:: Task item ::
In the material below, find the line with "47: (345, 429)" and the line with "64: (832, 450)", then output those two lines and every line between them, exactly.

═══ Data to examine ═══

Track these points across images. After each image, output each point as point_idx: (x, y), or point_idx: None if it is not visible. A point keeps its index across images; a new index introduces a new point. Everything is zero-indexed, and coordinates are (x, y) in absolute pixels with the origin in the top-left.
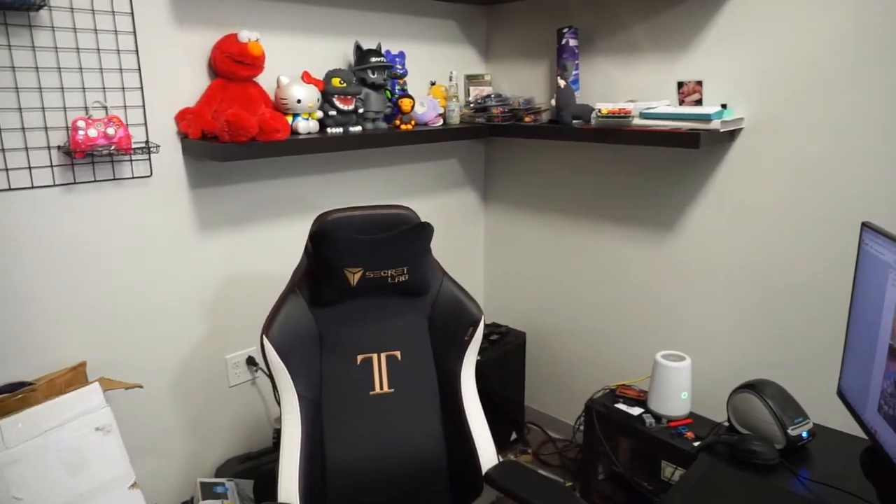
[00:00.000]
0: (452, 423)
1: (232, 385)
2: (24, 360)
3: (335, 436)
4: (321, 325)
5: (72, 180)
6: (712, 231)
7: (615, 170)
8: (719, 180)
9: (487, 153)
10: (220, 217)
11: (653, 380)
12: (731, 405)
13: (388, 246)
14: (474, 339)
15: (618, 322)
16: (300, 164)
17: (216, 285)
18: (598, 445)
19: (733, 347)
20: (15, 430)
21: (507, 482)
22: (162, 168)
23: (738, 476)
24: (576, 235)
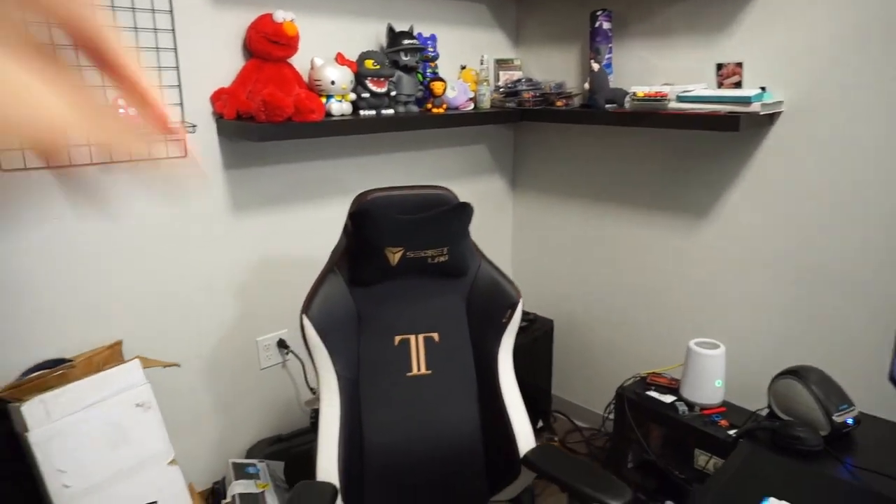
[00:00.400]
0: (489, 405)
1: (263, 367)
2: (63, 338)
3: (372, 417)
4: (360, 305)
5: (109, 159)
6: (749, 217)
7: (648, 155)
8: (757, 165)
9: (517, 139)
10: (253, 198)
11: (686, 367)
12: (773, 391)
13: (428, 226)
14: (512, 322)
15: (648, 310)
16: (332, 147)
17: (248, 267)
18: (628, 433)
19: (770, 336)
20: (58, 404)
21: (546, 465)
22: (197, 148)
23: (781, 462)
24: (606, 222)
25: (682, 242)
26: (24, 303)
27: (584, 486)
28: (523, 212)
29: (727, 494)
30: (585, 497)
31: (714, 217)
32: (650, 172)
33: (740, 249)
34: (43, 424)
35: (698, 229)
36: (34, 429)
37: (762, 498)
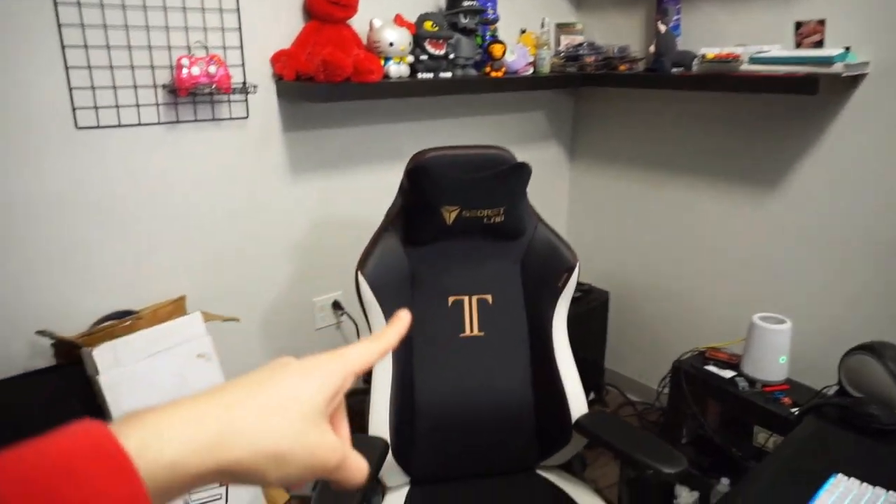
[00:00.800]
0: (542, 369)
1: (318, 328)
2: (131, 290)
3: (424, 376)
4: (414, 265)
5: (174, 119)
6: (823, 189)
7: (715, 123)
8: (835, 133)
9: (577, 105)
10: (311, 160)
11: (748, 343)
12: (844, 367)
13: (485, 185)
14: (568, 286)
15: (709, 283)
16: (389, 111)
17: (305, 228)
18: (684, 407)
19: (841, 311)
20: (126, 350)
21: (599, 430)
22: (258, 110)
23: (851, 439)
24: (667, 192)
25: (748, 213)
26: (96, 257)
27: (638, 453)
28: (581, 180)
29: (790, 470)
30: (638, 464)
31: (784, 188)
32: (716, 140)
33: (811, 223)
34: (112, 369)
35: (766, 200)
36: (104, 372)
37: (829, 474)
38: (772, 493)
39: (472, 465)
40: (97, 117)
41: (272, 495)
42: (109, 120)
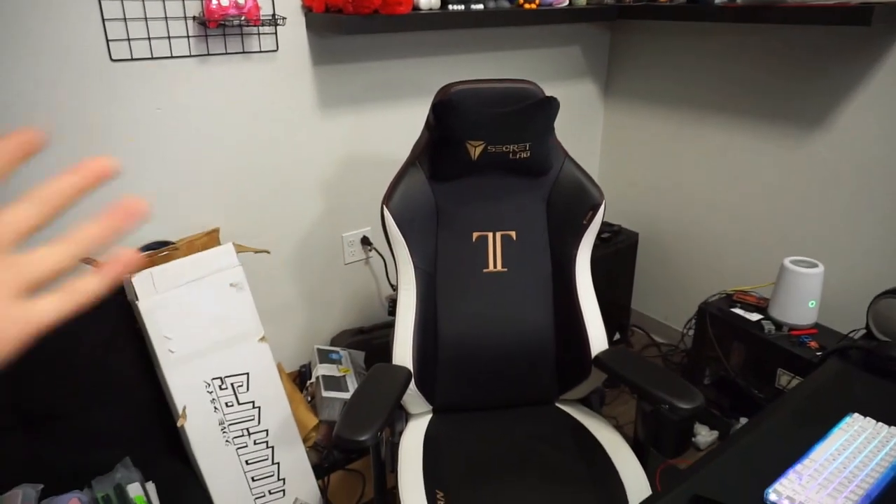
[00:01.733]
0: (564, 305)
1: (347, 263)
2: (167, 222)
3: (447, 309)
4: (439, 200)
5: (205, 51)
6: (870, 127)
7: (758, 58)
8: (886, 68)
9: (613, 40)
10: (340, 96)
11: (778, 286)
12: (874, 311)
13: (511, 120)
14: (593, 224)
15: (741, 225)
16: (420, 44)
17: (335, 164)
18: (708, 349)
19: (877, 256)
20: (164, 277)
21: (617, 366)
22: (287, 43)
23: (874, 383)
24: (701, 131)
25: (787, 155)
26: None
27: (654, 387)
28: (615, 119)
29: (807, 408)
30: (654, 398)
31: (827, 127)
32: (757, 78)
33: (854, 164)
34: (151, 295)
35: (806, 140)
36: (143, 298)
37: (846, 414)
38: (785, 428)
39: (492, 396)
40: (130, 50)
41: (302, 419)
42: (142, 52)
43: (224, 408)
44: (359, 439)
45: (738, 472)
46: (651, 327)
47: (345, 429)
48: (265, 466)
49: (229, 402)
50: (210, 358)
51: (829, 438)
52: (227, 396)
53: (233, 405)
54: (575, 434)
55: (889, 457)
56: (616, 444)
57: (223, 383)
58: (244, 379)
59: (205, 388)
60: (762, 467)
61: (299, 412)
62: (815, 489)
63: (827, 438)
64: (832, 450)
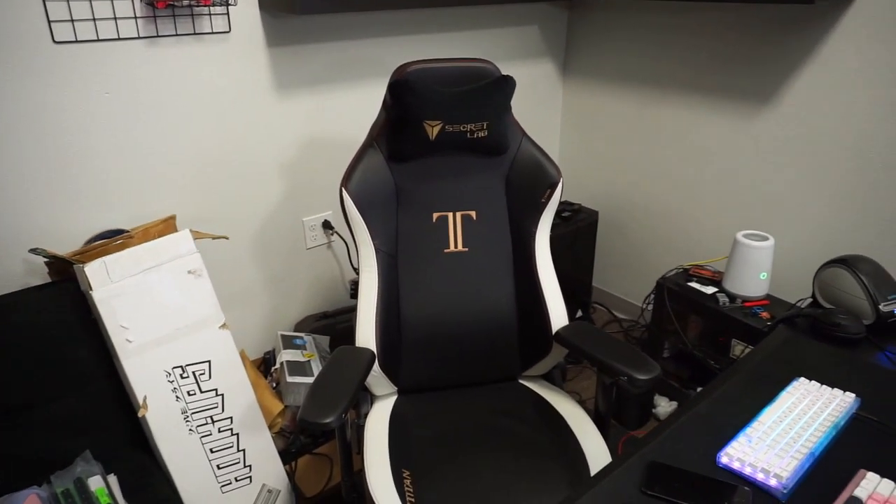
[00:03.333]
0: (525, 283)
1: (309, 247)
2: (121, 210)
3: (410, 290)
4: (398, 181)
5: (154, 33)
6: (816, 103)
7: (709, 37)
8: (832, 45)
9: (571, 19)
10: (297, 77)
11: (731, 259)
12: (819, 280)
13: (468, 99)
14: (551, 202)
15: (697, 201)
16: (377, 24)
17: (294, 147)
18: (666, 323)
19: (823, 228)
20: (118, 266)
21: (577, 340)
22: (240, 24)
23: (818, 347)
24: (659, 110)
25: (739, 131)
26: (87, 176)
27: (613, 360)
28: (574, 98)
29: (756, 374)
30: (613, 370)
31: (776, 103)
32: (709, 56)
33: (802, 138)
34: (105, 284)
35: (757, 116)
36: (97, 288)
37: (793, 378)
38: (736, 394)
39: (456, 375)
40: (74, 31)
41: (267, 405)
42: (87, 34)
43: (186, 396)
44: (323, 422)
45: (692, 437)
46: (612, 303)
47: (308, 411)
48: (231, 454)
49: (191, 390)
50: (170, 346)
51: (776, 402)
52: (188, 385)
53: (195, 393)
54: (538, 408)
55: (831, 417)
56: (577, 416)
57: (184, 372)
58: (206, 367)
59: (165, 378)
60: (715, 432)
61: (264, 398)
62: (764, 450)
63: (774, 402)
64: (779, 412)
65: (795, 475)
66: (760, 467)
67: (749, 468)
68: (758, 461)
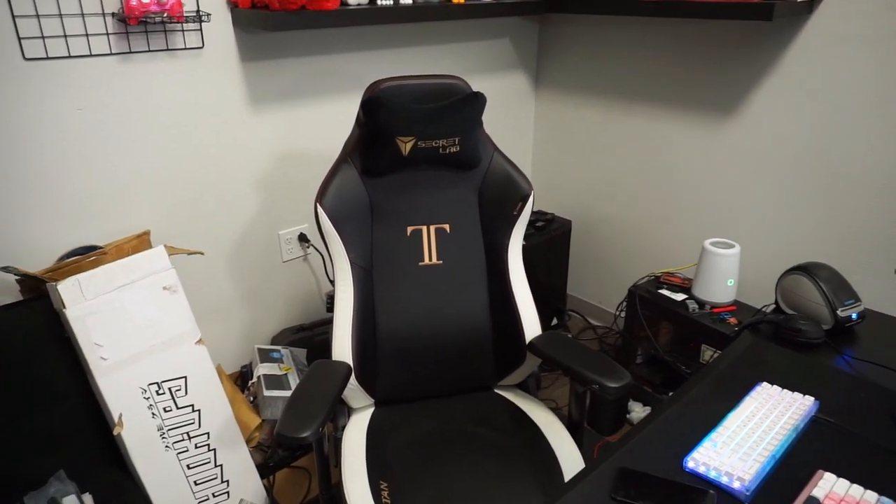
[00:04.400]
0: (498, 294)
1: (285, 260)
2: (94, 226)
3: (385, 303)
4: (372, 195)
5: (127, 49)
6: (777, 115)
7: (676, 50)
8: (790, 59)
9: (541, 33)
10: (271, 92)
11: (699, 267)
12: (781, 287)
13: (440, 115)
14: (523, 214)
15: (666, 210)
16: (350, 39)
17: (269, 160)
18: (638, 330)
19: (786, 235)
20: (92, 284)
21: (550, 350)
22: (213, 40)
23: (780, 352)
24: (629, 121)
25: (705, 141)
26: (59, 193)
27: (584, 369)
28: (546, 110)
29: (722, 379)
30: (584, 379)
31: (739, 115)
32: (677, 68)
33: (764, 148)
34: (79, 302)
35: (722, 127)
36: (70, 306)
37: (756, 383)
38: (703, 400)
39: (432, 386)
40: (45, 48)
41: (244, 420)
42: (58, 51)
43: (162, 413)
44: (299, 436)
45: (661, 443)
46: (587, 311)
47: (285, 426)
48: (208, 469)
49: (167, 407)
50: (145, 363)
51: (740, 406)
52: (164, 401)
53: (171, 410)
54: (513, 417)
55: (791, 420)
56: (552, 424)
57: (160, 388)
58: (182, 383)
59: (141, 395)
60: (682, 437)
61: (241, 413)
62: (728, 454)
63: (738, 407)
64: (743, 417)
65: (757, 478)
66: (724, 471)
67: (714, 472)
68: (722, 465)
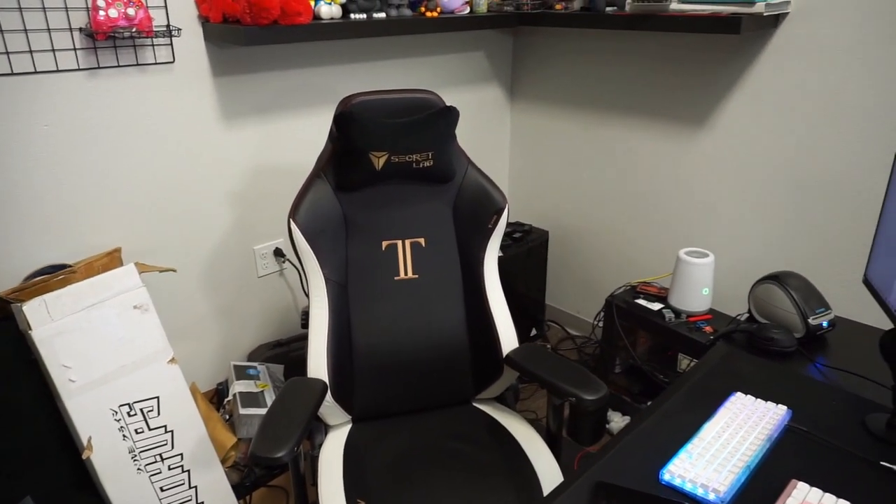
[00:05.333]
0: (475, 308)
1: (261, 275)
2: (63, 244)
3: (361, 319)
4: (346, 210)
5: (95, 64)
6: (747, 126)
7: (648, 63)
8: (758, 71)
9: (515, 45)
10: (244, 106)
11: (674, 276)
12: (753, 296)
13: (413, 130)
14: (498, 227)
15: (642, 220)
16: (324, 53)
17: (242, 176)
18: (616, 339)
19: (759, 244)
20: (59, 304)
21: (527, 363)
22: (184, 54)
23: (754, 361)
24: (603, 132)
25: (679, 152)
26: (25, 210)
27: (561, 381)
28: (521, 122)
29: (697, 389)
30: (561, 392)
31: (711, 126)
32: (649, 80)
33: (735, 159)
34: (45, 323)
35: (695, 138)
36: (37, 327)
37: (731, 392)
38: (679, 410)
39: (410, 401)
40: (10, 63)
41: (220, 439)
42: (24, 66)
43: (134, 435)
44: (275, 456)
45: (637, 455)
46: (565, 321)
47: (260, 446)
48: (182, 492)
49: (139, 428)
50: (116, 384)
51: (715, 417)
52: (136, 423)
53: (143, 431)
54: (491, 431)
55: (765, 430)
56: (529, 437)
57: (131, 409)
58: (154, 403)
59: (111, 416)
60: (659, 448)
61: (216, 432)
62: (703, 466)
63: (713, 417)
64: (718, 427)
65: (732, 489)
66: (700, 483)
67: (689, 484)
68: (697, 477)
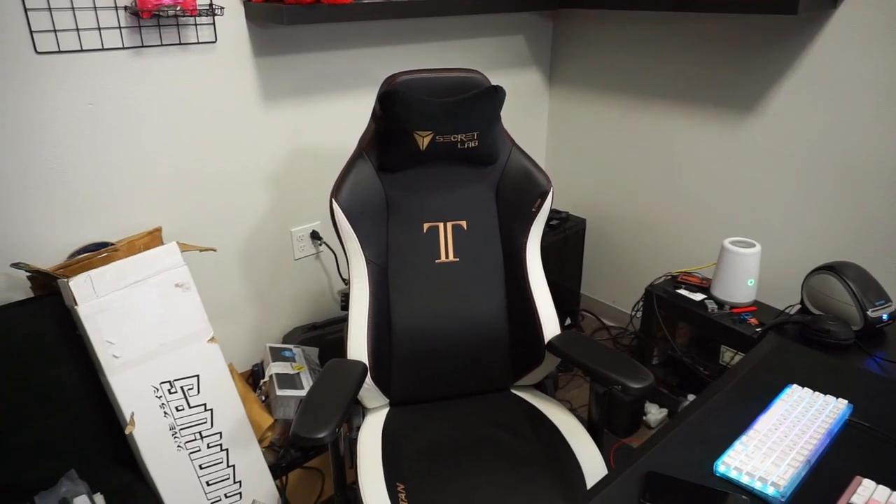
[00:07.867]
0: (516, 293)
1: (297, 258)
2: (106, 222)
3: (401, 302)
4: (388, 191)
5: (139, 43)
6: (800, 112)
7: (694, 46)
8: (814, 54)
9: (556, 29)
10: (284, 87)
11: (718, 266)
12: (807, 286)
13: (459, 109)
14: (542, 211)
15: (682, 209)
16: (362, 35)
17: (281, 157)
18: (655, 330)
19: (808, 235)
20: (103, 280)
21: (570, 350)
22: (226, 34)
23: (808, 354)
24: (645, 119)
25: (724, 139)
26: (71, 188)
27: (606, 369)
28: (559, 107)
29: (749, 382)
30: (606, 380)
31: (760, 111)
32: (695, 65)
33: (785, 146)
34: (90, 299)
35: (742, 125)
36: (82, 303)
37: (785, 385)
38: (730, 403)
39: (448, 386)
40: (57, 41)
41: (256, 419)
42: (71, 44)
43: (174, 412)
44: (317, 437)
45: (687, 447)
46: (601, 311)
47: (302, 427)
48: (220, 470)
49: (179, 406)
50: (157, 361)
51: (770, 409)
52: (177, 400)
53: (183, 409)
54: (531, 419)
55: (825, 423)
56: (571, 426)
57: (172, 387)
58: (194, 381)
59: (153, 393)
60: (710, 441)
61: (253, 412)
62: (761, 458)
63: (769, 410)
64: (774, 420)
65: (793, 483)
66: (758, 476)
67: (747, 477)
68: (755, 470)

═══
═══ Data to examine ═══

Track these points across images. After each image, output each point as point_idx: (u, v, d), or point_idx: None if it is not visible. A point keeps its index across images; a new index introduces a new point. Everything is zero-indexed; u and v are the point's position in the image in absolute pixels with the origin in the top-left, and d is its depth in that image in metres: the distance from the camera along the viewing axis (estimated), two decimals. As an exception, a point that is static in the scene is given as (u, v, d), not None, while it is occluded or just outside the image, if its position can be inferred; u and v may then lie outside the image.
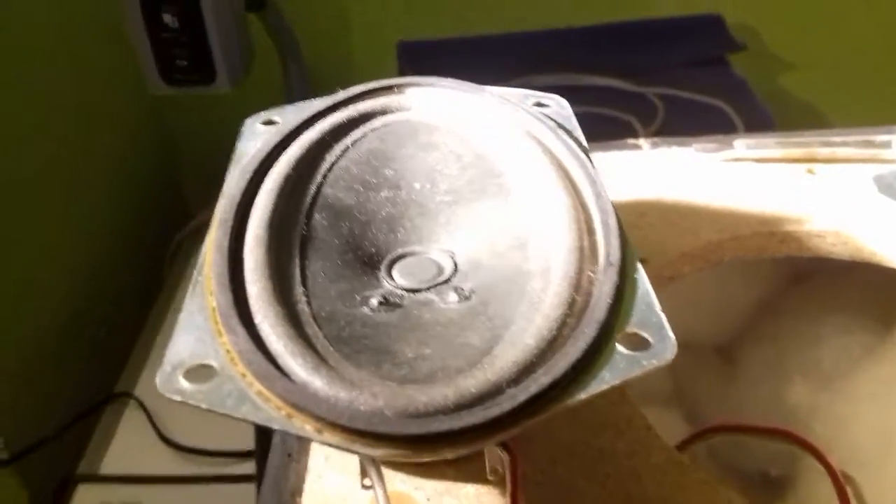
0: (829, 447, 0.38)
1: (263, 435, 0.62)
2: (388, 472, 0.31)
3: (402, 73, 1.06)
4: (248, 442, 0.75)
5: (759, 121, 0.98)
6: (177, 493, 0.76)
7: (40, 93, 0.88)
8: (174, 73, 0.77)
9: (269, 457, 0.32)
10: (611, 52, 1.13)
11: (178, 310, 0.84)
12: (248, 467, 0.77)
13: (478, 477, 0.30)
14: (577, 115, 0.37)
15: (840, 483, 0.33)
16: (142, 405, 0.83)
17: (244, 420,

═══

:: Task answer ::
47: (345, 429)
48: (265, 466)
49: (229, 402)
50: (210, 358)
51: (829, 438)
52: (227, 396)
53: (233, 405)
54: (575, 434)
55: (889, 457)
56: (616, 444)
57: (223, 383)
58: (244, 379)
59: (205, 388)
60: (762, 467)
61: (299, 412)
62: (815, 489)
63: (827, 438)
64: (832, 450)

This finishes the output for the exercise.